Uno dei temi chiave per la crisi, il giorno dopo l'attacco all'ospedale pediatrico di Mariupol, che ha fatto almeno tre morti e decine di feriti, è proprio l'atteggiamento dell'alleanza occidentale. Unione Europea e Stati Uniti non sono parte attiva del conflitto, ma non sono, com'è ovvio, nemmeno neutrali in senso pieno. Sostengono l'Ucraina con la fornitura di armi e cercano di indebolire la Russia con pesanti sanzioni economiche. Possiamo dire che stanno dalla parte giusta, ma questo non basta per rendere il loro operato buono ed efficace. Pensiamo alla condanna unanime per l'atroce gesto di bombardare un reparto di maternità (con i - pochi - dubbi che ancora rimangono sulla dinamica dei fatti). La vice-presidente americana Kamala Harris ha parlato esplicitamente di "crimini di guerra" russi e di un'indagine che "dovrebbe assolutamente esserci". Ma a Mariupol la situazione sta peggiorando, se possibile. Altri colpi di artiglieria cadono tra le case, la gente terrorizzata è senza più cibo né vie di fuga, come denuncia anche la Croce Rossa Internazionale.

Famiglie in fuga dall'Ucraina

Famiglie in fuga dall'Ucraina - Ansa / Filippo Venezia

Che fare davanti al deliberato accanirsi sui civili? Consideriamo che cosa ha fatto la Nato in tempi recenti. Per esempio, di fronte alle violenze della Serbia sui civili kosovari alla fine degli anni Novanta del secolo scorso. Si convocò una conferenza di pace, ma al rifiuto del presidente Milosevic di garantire la sicurezza della provincia che chiedeva autonomia, le forze dell'Alleanza atlantica bombardarono obiettivi militari serbi (e alcuni anche civili, per errore), compresi raid a Belgrado, finché dopo tre mesi fu accettato un piano di pace internazionale.

In Libia, nel 2011, durante la prima guerra civile libica, l'Onu aveva decretato una zona di non sorvolo per garantire l'incolumità della popolazione stretta tra le forze lealiste di Gheddafi e i ribelli. Il mancato rispetto di essa provocò l'iniziale intervento militare diretto della Francia, seguito pochi giorni dopo da un'operazione Nato che portò alla caduta del leader libico.

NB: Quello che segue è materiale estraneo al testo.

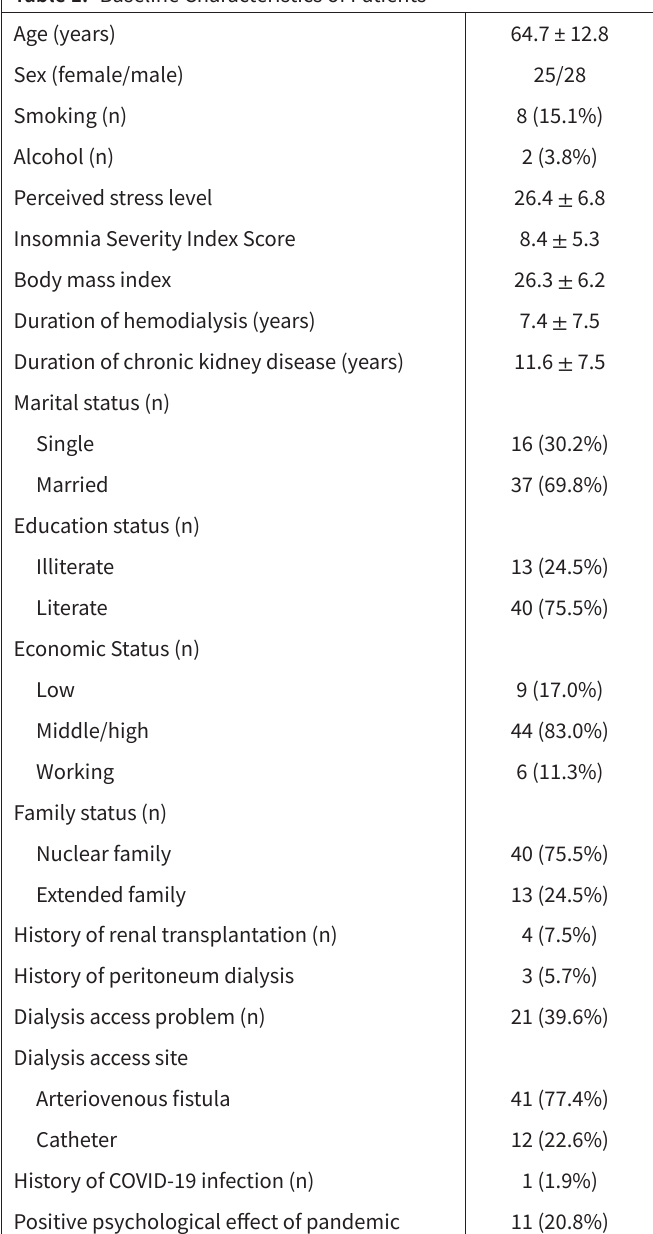
Table 1. Baseline Characteristics of Patients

Indipendentemente dall'esito politico di lungo periodo di quelle due azioni (certamente non ottimale), ciò che fece scattare l'uso della forza fu la massiccia, palese e ripetuta azione violenta sui civili da parte dei belligeranti. Oggi, in Ucraina, la situazione non sembra molto diversa. Ma ben differente è il regime da colpire. Serbia e Libia erano Paesi che non potevano organizzare una risposta armata rilevante. La Russia, invece, è una potenza nucleare decisa a reagire contro ogni ingerenza esterna nel conflitto che ha avviato oltre confine.

Muovere guerra "difensiva" è sempre l'ultima opzione, ma possiamo chiederci se stiamo adottando due standard morali diseguali in base agli alti rischi che correremmo nell'intervenire a tutela degli inermi abitati di Mariupol rispetto agli scarsi pericoli sperimentanti nel proteggere Pristina o Bengasi. Solidarietà diffusa, rifornimenti di armi, sostegno umanitario e sanzioni a Mosca possono risultare una modalità altrettanto o più efficace, meno tragica e più responsabile di un attacco aereo che scatenerebbe la rappresaglia russa. Tuttavia, davanti ai massacri di donne e bambini, non minacciare nemmeno una ritorsione bellica, non è una dimostrazione di impotenza e forse anche di paura e di calcolo, per la quale dovremmo avere qualche rimorso di coscienza? Quali sono le condizioni e i confini della cosiddetta ingerenza umanitaria?

Proclamare principi e valori è doveroso e lodevole, impegnarsi e pagare di persona per la loro concreta realizzazione vale di più. I singoli cittadini possono fare qualcosa su vari livelli. I Paesi e le organizzazioni internazionali, principali attori nella crisi attuale, rischiano di essere incoerenti, ipocriti o cinici. La quindicesima giornata di guerra in Ucraina ci consegna anche questi amari interrogativi, che non sembrano avere oggi una chiara e univoca risposta.